**Task to carry out:** Copy every line of the data below word for word.

(Data from a source)
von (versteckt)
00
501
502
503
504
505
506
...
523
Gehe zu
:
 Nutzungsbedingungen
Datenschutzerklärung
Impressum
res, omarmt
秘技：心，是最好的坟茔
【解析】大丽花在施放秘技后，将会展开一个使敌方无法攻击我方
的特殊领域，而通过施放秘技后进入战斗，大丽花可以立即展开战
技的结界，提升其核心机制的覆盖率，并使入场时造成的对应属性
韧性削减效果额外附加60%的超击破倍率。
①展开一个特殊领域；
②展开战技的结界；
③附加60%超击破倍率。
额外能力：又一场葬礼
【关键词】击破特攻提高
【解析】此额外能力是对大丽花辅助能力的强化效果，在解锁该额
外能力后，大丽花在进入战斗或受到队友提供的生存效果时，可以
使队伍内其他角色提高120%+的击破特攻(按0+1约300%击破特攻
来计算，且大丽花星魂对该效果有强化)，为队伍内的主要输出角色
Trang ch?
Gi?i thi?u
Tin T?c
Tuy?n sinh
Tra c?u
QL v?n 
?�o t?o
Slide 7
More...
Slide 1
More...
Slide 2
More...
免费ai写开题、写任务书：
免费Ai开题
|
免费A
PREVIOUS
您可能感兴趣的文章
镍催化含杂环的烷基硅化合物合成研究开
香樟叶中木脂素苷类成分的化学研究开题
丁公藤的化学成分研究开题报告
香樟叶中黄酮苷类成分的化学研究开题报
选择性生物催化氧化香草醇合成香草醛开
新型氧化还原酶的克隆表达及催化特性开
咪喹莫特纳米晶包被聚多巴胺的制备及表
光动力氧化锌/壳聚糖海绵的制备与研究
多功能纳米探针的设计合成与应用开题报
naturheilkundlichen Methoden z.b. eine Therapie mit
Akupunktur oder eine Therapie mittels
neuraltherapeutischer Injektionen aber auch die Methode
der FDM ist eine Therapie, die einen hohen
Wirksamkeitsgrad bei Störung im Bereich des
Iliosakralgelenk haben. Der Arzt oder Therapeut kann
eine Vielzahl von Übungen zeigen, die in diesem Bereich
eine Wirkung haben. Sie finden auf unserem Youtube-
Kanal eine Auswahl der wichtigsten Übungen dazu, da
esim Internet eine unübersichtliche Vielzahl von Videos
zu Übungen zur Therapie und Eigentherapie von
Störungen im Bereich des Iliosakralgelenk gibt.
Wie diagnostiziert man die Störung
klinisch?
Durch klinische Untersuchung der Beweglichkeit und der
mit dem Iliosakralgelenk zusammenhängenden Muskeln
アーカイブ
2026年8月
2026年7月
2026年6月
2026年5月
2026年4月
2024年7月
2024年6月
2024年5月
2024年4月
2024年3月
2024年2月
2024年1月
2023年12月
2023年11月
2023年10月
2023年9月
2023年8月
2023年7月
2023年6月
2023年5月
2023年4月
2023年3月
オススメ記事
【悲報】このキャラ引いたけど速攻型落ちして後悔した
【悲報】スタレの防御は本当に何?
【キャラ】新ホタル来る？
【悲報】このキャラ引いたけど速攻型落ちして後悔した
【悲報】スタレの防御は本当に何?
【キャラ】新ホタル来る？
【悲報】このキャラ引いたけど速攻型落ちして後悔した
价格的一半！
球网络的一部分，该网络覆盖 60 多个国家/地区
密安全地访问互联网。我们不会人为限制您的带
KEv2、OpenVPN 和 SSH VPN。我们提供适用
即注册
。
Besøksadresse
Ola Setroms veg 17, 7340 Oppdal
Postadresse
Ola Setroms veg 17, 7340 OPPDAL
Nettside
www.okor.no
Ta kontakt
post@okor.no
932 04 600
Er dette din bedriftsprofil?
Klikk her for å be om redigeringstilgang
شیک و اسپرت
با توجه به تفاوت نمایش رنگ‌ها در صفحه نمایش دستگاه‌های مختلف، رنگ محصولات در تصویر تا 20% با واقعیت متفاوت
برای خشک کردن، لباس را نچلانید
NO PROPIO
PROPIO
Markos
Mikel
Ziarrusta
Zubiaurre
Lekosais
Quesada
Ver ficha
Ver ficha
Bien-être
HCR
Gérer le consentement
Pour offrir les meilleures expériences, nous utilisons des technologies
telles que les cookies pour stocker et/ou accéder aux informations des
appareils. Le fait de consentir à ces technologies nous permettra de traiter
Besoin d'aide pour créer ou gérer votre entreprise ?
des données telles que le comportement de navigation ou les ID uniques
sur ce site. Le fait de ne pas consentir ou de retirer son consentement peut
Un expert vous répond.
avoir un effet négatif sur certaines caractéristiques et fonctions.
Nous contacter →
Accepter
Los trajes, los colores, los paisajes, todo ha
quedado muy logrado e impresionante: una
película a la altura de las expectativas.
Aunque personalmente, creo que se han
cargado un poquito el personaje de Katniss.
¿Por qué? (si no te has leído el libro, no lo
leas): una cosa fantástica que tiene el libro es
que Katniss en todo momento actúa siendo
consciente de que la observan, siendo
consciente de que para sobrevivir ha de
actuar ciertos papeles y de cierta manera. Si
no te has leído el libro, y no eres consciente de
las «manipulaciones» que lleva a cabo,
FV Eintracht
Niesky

**The completed task:**
von (versteckt)
00
501
502
503
504
505
506
...
523
Gehe zu
:
 Nutzungsbedingungen
Datenschutzerklärung
Impressum
res, omarmt
秘技：心，是最好的坟茔
【解析】大丽花在施放秘技后，将会展开一个使敌方无法攻击我方
的特殊领域，而通过施放秘技后进入战斗，大丽花可以立即展开战
技的结界，提升其核心机制的覆盖率，并使入场时造成的对应属性
韧性削减效果额外附加60%的超击破倍率。
①展开一个特殊领域；
②展开战技的结界；
③附加60%超击破倍率。
额外能力：又一场葬礼
【关键词】击破特攻提高
【解析】此额外能力是对大丽花辅助能力的强化效果，在解锁该额
外能力后，大丽花在进入战斗或受到队友提供的生存效果时，可以
使队伍内其他角色提高120%+的击破特攻(按0+1约300%击破特攻
来计算，且大丽花星魂对该效果有强化)，为队伍内的主要输出角色
Trang ch?
Gi?i thi?u
Tin T?c
Tuy?n sinh
Tra c?u
QL v?n 
?�o t?o
Slide 7
More...
Slide 1
More...
Slide 2
More...
免费ai写开题、写任务书：
免费Ai开题
|
免费A
PREVIOUS
您可能感兴趣的文章
镍催化含杂环的烷基硅化合物合成研究开
香樟叶中木脂素苷类成分的化学研究开题
丁公藤的化学成分研究开题报告
香樟叶中黄酮苷类成分的化学研究开题报
选择性生物催化氧化香草醇合成香草醛开
新型氧化还原酶的克隆表达及催化特性开
咪喹莫特纳米晶包被聚多巴胺的制备及表
光动力氧化锌/壳聚糖海绵的制备与研究
多功能纳米探针的设计合成与应用开题报
naturheilkundlichen Methoden z.b. eine Therapie mit
Akupunktur oder eine Therapie mittels
neuraltherapeutischer Injektionen aber auch die Methode
der FDM ist eine Therapie, die einen hohen
Wirksamkeitsgrad bei Störung im Bereich des
Iliosakralgelenk haben. Der Arzt oder Therapeut kann
eine Vielzahl von Übungen zeigen, die in diesem Bereich
eine Wirkung haben. Sie finden auf unserem Youtube-
Kanal eine Auswahl der wichtigsten Übungen dazu, da
esim Internet eine unübersichtliche Vielzahl von Videos
zu Übungen zur Therapie und Eigentherapie von
Störungen im Bereich des Iliosakralgelenk gibt.
Wie diagnostiziert man die Störung
klinisch?
Durch klinische Untersuchung der Beweglichkeit und der
mit dem Iliosakralgelenk zusammenhängenden Muskeln
アーカイブ
2026年8月
2026年7月
2026年6月
2026年5月
2026年4月
2024年7月
2024年6月
2024年5月
2024年4月
2024年3月
2024年2月
2024年1月
2023年12月
2023年11月
2023年10月
2023年9月
2023年8月
2023年7月
2023年6月
2023年5月
2023年4月
2023年3月
オススメ記事
【悲報】このキャラ引いたけど速攻型落ちして後悔した
【悲報】スタレの防御は本当に何?
【キャラ】新ホタル来る？
【悲報】このキャラ引いたけど速攻型落ちして後悔した
【悲報】スタレの防御は本当に何?
【キャラ】新ホタル来る？
【悲報】このキャラ引いたけど速攻型落ちして後悔した
价格的一半！
球网络的一部分，该网络覆盖 60 多个国家/地区
密安全地访问互联网。我们不会人为限制您的带
KEv2、OpenVPN 和 SSH VPN。我们提供适用
即注册
。
Besøksadresse
Ola Setroms veg 17, 7340 Oppdal
Postadresse
Ola Setroms veg 17, 7340 OPPDAL
Nettside
www.okor.no
Ta kontakt
post@okor.no
932 04 600
Er dette din bedriftsprofil?
Klikk her for å be om redigeringstilgang
شیک و اسپرت
با توجه به تفاوت نمایش رنگ‌ها در صفحه نمایش دستگاه‌های مختلف، رنگ محصولات در تصویر تا 20% با واقعیت متفاوت
برای خشک کردن، لباس را نچلانید
NO PROPIO
PROPIO
Markos
Mikel
Ziarrusta
Zubiaurre
Lekosais
Quesada
Ver ficha
Ver ficha
Bien-être
HCR
Gérer le consentement
Pour offrir les meilleures expériences, nous utilisons des technologies
telles que les cookies pour stocker et/ou accéder aux informations des
appareils. Le fait de consentir à ces technologies nous permettra de traiter
Besoin d'aide pour créer ou gérer votre entreprise ?
des données telles que le comportement de navigation ou les ID uniques
sur ce site. Le fait de ne pas consentir ou de retirer son consentement peut
Un expert vous répond.
avoir un effet négatif sur certaines caractéristiques et fonctions.
Nous contacter →
Accepter
Los trajes, los colores, los paisajes, todo ha
quedado muy logrado e impresionante: una
película a la altura de las expectativas.
Aunque personalmente, creo que se han
cargado un poquito el personaje de Katniss.
¿Por qué? (si no te has leído el libro, no lo
leas): una cosa fantástica que tiene el libro es
que Katniss en todo momento actúa siendo
consciente de que la observan, siendo
consciente de que para sobrevivir ha de
actuar ciertos papeles y de cierta manera. Si
no te has leído el libro, y no eres consciente de
las «manipulaciones» que lleva a cabo,
FV Eintracht
Niesky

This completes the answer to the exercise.